■ **Task to carry out**:
Every line of the data must be copied exactly.

[Material shown Boundary: Start]

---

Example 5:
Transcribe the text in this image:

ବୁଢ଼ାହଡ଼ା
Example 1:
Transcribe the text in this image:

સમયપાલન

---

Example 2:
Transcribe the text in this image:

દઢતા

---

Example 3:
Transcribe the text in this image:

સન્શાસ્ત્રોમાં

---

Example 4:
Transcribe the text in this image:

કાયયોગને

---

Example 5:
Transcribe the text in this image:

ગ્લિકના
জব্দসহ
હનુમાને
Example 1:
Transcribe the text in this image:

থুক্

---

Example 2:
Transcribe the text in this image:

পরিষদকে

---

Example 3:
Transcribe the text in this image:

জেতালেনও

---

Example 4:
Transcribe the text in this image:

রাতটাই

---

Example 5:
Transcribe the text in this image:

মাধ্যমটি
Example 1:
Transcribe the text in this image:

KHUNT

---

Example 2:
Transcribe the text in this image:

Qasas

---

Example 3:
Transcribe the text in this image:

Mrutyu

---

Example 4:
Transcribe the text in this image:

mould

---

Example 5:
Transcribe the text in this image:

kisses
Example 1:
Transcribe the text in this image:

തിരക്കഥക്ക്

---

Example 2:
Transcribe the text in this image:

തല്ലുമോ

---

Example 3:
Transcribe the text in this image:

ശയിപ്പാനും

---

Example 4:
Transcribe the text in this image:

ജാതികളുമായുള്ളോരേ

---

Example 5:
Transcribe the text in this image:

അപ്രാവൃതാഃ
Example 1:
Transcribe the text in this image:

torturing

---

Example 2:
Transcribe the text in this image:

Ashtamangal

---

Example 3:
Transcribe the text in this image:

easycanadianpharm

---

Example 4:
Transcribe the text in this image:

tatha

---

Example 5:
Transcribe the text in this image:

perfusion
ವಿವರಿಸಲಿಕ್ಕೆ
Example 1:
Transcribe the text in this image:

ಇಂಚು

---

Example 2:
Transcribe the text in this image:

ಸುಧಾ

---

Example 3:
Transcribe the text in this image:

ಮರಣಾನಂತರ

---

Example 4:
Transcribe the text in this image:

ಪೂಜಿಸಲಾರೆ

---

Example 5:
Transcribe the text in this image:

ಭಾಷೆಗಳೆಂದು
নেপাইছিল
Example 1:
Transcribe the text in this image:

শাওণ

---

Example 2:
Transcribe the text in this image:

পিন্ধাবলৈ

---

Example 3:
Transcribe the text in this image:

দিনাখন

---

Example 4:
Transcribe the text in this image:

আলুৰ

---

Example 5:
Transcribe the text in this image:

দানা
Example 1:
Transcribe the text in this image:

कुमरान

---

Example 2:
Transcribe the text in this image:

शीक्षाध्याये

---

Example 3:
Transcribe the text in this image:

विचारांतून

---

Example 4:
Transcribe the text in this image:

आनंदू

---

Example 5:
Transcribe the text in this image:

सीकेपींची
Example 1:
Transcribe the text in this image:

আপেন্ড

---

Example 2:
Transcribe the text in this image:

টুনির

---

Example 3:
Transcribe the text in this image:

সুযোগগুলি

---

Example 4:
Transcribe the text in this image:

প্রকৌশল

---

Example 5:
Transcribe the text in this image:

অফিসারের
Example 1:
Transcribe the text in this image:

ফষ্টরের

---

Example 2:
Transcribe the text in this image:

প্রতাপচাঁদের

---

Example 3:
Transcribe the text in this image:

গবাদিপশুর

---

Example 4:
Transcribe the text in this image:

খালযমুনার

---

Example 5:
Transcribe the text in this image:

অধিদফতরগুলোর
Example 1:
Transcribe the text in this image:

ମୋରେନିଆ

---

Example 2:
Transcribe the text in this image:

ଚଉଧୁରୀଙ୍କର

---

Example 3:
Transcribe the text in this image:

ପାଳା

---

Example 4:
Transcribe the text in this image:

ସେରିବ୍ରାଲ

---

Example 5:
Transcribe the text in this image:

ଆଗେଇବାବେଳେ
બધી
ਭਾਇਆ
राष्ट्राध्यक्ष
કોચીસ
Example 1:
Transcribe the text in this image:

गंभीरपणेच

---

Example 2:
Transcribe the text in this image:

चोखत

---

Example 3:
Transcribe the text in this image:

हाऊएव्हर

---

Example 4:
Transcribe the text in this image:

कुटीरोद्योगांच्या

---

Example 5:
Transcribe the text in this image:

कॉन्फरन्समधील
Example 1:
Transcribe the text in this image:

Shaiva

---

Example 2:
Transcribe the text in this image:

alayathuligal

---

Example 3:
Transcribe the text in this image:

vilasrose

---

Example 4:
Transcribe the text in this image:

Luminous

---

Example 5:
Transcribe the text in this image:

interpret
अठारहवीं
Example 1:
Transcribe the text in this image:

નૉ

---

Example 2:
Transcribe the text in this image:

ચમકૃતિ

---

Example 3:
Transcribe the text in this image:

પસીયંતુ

[Material shown Boundary: End]

■ **Expected output**:
---

Example 5:
Transcribe the text in this image:

ବୁଢ଼ାହଡ଼ା
Example 1:
Transcribe the text in this image:

સમયપાલન

---

Example 2:
Transcribe the text in this image:

દઢતા

---

Example 3:
Transcribe the text in this image:

સન્શાસ્ત્રોમાં

---

Example 4:
Transcribe the text in this image:

કાયયોગને

---

Example 5:
Transcribe the text in this image:

ગ્લિકના
জব্দসহ
હનુમાને
Example 1:
Transcribe the text in this image:

থুক্

---

Example 2:
Transcribe the text in this image:

পরিষদকে

---

Example 3:
Transcribe the text in this image:

জেতালেনও

---

Example 4:
Transcribe the text in this image:

রাতটাই

---

Example 5:
Transcribe the text in this image:

মাধ্যমটি
Example 1:
Transcribe the text in this image:

KHUNT

---

Example 2:
Transcribe the text in this image:

Qasas

---

Example 3:
Transcribe the text in this image:

Mrutyu

---

Example 4:
Transcribe the text in this image:

mould

---

Example 5:
Transcribe the text in this image:

kisses
Example 1:
Transcribe the text in this image:

തിരക്കഥക്ക്

---

Example 2:
Transcribe the text in this image:

തല്ലുമോ

---

Example 3:
Transcribe the text in this image:

ശയിപ്പാനും

---

Example 4:
Transcribe the text in this image:

ജാതികളുമായുള്ളോരേ

---

Example 5:
Transcribe the text in this image:

അപ്രാവൃതാഃ
Example 1:
Transcribe the text in this image:

torturing

---

Example 2:
Transcribe the text in this image:

Ashtamangal

---

Example 3:
Transcribe the text in this image:

easycanadianpharm

---

Example 4:
Transcribe the text in this image:

tatha

---

Example 5:
Transcribe the text in this image:

perfusion
ವಿವರಿಸಲಿಕ್ಕೆ
Example 1:
Transcribe the text in this image:

ಇಂಚು

---

Example 2:
Transcribe the text in this image:

ಸುಧಾ

---

Example 3:
Transcribe the text in this image:

ಮರಣಾನಂತರ

---

Example 4:
Transcribe the text in this image:

ಪೂಜಿಸಲಾರೆ

---

Example 5:
Transcribe the text in this image:

ಭಾಷೆಗಳೆಂದು
নেপাইছিল
Example 1:
Transcribe the text in this image:

শাওণ

---

Example 2:
Transcribe the text in this image:

পিন্ধাবলৈ

---

Example 3:
Transcribe the text in this image:

দিনাখন

---

Example 4:
Transcribe the text in this image:

আলুৰ

---

Example 5:
Transcribe the text in this image:

দানা
Example 1:
Transcribe the text in this image:

कुमरान

---

Example 2:
Transcribe the text in this image:

शीक्षाध्याये

---

Example 3:
Transcribe the text in this image:

विचारांतून

---

Example 4:
Transcribe the text in this image:

आनंदू

---

Example 5:
Transcribe the text in this image:

सीकेपींची
Example 1:
Transcribe the text in this image:

আপেন্ড

---

Example 2:
Transcribe the text in this image:

টুনির

---

Example 3:
Transcribe the text in this image:

সুযোগগুলি

---

Example 4:
Transcribe the text in this image:

প্রকৌশল

---

Example 5:
Transcribe the text in this image:

অফিসারের
Example 1:
Transcribe the text in this image:

ফষ্টরের

---

Example 2:
Transcribe the text in this image:

প্রতাপচাঁদের

---

Example 3:
Transcribe the text in this image:

গবাদিপশুর

---

Example 4:
Transcribe the text in this image:

খালযমুনার

---

Example 5:
Transcribe the text in this image:

অধিদফতরগুলোর
Example 1:
Transcribe the text in this image:

ମୋରେନିଆ

---

Example 2:
Transcribe the text in this image:

ଚଉଧୁରୀଙ୍କର

---

Example 3:
Transcribe the text in this image:

ପାଳା

---

Example 4:
Transcribe the text in this image:

ସେରିବ୍ରାଲ

---

Example 5:
Transcribe the text in this image:

ଆଗେଇବାବେଳେ
બધી
ਭਾਇਆ
राष्ट्राध्यक्ष
કોચીસ
Example 1:
Transcribe the text in this image:

गंभीरपणेच

---

Example 2:
Transcribe the text in this image:

चोखत

---

Example 3:
Transcribe the text in this image:

हाऊएव्हर

---

Example 4:
Transcribe the text in this image:

कुटीरोद्योगांच्या

---

Example 5:
Transcribe the text in this image:

कॉन्फरन्समधील
Example 1:
Transcribe the text in this image:

Shaiva

---

Example 2:
Transcribe the text in this image:

alayathuligal

---

Example 3:
Transcribe the text in this image:

vilasrose

---

Example 4:
Transcribe the text in this image:

Luminous

---

Example 5:
Transcribe the text in this image:

interpret
अठारहवीं
Example 1:
Transcribe the text in this image:

નૉ

---

Example 2:
Transcribe the text in this image:

ચમકૃતિ

---

Example 3:
Transcribe the text in this image:

પસીયંતુ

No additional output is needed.